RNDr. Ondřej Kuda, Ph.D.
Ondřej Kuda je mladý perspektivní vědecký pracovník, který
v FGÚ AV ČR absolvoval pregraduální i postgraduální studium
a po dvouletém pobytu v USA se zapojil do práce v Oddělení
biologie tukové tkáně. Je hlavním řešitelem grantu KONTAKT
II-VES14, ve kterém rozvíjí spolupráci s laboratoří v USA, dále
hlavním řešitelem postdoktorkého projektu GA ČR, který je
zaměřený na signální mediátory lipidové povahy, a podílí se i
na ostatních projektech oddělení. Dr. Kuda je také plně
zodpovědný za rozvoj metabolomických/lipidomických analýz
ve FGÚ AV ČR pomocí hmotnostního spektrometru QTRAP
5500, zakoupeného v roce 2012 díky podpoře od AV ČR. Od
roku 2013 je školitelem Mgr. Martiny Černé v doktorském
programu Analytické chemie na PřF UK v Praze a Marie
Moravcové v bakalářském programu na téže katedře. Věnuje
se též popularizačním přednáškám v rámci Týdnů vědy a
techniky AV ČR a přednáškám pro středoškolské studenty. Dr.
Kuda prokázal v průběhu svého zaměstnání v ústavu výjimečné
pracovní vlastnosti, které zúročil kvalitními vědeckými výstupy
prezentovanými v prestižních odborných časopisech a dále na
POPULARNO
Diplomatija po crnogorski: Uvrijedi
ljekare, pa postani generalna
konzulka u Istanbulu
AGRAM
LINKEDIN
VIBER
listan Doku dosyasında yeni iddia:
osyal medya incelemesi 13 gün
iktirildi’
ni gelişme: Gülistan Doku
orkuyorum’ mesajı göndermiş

□ □ □ □ □ □ □

**YOUR INSTRUCTIONS**
Restate each record word for word.

**PROBLEM SOLUTION**
RNDr. Ondřej Kuda, Ph.D.
Ondřej Kuda je mladý perspektivní vědecký pracovník, který
v FGÚ AV ČR absolvoval pregraduální i postgraduální studium
a po dvouletém pobytu v USA se zapojil do práce v Oddělení
biologie tukové tkáně. Je hlavním řešitelem grantu KONTAKT
II-VES14, ve kterém rozvíjí spolupráci s laboratoří v USA, dále
hlavním řešitelem postdoktorkého projektu GA ČR, který je
zaměřený na signální mediátory lipidové povahy, a podílí se i
na ostatních projektech oddělení. Dr. Kuda je také plně
zodpovědný za rozvoj metabolomických/lipidomických analýz
ve FGÚ AV ČR pomocí hmotnostního spektrometru QTRAP
5500, zakoupeného v roce 2012 díky podpoře od AV ČR. Od
roku 2013 je školitelem Mgr. Martiny Černé v doktorském
programu Analytické chemie na PřF UK v Praze a Marie
Moravcové v bakalářském programu na téže katedře. Věnuje
se též popularizačním přednáškám v rámci Týdnů vědy a
techniky AV ČR a přednáškám pro středoškolské studenty. Dr.
Kuda prokázal v průběhu svého zaměstnání v ústavu výjimečné
pracovní vlastnosti, které zúročil kvalitními vědeckými výstupy
prezentovanými v prestižních odborných časopisech a dále na
POPULARNO
Diplomatija po crnogorski: Uvrijedi
ljekare, pa postani generalna
konzulka u Istanbulu
AGRAM
LINKEDIN
VIBER
listan Doku dosyasında yeni iddia:
osyal medya incelemesi 13 gün
iktirildi’
ni gelişme: Gülistan Doku
orkuyorum’ mesajı göndermiş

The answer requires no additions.